(Written problem):
Return every one of the following rows verbatim, changing, adding and dropping nothing.

(Dataset):
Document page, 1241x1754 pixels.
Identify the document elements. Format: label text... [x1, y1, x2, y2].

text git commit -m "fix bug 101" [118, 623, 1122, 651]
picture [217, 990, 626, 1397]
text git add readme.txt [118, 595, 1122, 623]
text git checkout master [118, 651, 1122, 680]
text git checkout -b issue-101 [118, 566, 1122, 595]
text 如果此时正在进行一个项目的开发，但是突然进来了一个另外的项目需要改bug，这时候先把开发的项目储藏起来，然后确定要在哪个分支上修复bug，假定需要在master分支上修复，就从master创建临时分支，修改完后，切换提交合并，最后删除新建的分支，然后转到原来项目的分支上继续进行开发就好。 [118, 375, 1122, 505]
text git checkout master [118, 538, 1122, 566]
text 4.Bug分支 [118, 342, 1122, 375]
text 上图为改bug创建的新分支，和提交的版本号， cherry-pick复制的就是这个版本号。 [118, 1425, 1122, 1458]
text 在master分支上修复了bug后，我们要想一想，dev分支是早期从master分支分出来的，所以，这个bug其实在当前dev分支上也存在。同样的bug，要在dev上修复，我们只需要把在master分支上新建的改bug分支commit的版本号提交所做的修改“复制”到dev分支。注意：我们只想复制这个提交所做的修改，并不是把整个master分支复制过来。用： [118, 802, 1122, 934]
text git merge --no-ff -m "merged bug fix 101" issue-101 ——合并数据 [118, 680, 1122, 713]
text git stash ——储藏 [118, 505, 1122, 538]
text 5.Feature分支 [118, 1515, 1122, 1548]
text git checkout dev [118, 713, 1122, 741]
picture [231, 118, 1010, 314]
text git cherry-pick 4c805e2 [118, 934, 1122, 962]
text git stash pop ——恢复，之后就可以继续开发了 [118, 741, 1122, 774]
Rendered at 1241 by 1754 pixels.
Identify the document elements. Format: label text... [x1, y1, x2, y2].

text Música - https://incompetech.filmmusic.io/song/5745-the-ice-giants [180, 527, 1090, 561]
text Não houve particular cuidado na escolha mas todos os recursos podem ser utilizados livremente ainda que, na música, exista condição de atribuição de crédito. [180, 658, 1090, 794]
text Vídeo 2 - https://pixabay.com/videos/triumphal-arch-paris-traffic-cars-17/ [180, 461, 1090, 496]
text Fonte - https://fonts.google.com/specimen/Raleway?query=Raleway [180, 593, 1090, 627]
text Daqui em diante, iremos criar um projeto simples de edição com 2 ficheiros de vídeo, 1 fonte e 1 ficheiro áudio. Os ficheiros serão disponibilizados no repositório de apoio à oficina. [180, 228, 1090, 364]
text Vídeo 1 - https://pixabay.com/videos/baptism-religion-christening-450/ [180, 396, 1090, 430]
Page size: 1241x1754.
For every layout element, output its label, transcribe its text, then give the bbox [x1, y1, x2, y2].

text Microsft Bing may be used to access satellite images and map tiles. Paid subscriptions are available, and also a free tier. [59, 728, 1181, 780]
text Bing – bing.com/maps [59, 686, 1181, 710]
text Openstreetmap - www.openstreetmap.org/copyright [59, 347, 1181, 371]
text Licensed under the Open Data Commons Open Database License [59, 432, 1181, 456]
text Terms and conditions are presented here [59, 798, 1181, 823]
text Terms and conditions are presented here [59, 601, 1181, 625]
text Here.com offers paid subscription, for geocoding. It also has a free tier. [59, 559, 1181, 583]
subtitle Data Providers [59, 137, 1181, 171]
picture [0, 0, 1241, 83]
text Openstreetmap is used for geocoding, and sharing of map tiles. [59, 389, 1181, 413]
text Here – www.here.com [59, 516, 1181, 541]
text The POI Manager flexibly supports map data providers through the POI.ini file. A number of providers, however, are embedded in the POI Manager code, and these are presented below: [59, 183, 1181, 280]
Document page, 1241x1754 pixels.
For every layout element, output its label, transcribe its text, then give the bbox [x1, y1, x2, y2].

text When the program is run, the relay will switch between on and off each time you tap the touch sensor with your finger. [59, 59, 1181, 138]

(Answer to the exercise):
Document page, 1241x1754 pixels.
Identify the document elements. Format: label text... [x1, y1, x2, y2].

text git commit -m "fix bug 101" [118, 623, 1122, 651]
picture [217, 990, 626, 1397]
text git add readme.txt [118, 595, 1122, 623]
text git checkout master [118, 651, 1122, 680]
text git checkout -b issue-101 [118, 566, 1122, 595]
text 如果此时正在进行一个项目的开发，但是突然进来了一个另外的项目需要改bug，这时候先把开发的项目储藏起来，然后确定要在哪个分支上修复bug，假定需要在master分支上修复，就从master创建临时分支，修改完后，切换提交合并，最后删除新建的分支，然后转到原来项目的分支上继续进行开发就好。 [118, 375, 1122, 505]
text git checkout master [118, 538, 1122, 566]
text 4.Bug分支 [118, 342, 1122, 375]
text 上图为改bug创建的新分支，和提交的版本号， cherry-pick复制的就是这个版本号。 [118, 1425, 1122, 1458]
text 在master分支上修复了bug后，我们要想一想，dev分支是早期从master分支分出来的，所以，这个bug其实在当前dev分支上也存在。同样的bug，要在dev上修复，我们只需要把在master分支上新建的改bug分支commit的版本号提交所做的修改“复制”到dev分支。注意：我们只想复制这个提交所做的修改，并不是把整个master分支复制过来。用： [118, 802, 1122, 934]
text git merge --no-ff -m "merged bug fix 101" issue-101 ——合并数据 [118, 680, 1122, 713]
text git stash ——储藏 [118, 505, 1122, 538]
text 5.Feature分支 [118, 1515, 1122, 1548]
text git checkout dev [118, 713, 1122, 741]
picture [231, 118, 1010, 314]
text git cherry-pick 4c805e2 [118, 934, 1122, 962]
text git stash pop ——恢复，之后就可以继续开发了 [118, 741, 1122, 774]
Rendered at 1241 by 1754 pixels.
Identify the document elements. Format: label text... [x1, y1, x2, y2].

text Música - https://incompetech.filmmusic.io/song/5745-the-ice-giants [180, 527, 1090, 561]
text Não houve particular cuidado na escolha mas todos os recursos podem ser utilizados livremente ainda que, na música, exista condição de atribuição de crédito. [180, 658, 1090, 794]
text Vídeo 2 - https://pixabay.com/videos/triumphal-arch-paris-traffic-cars-17/ [180, 461, 1090, 496]
text Fonte - https://fonts.google.com/specimen/Raleway?query=Raleway [180, 593, 1090, 627]
text Daqui em diante, iremos criar um projeto simples de edição com 2 ficheiros de vídeo, 1 fonte e 1 ficheiro áudio. Os ficheiros serão disponibilizados no repositório de apoio à oficina. [180, 228, 1090, 364]
text Vídeo 1 - https://pixabay.com/videos/baptism-religion-christening-450/ [180, 396, 1090, 430]
Page size: 1241x1754.
For every layout element, output its label, transcribe its text, then give the bbox [x1, y1, x2, y2].

text Microsft Bing may be used to access satellite images and map tiles. Paid subscriptions are available, and also a free tier. [59, 728, 1181, 780]
text Bing – bing.com/maps [59, 686, 1181, 710]
text Openstreetmap - www.openstreetmap.org/copyright [59, 347, 1181, 371]
text Licensed under the Open Data Commons Open Database License [59, 432, 1181, 456]
text Terms and conditions are presented here [59, 798, 1181, 823]
text Terms and conditions are presented here [59, 601, 1181, 625]
text Here.com offers paid subscription, for geocoding. It also has a free tier. [59, 559, 1181, 583]
subtitle Data Providers [59, 137, 1181, 171]
picture [0, 0, 1241, 83]
text Openstreetmap is used for geocoding, and sharing of map tiles. [59, 389, 1181, 413]
text Here – www.here.com [59, 516, 1181, 541]
text The POI Manager flexibly supports map data providers through the POI.ini file. A number of providers, however, are embedded in the POI Manager code, and these are presented below: [59, 183, 1181, 280]
Document page, 1241x1754 pixels.
For every layout element, output its label, transcribe its text, then give the bbox [x1, y1, x2, y2].

text When the program is run, the relay will switch between on and off each time you tap the touch sensor with your finger. [59, 59, 1181, 138]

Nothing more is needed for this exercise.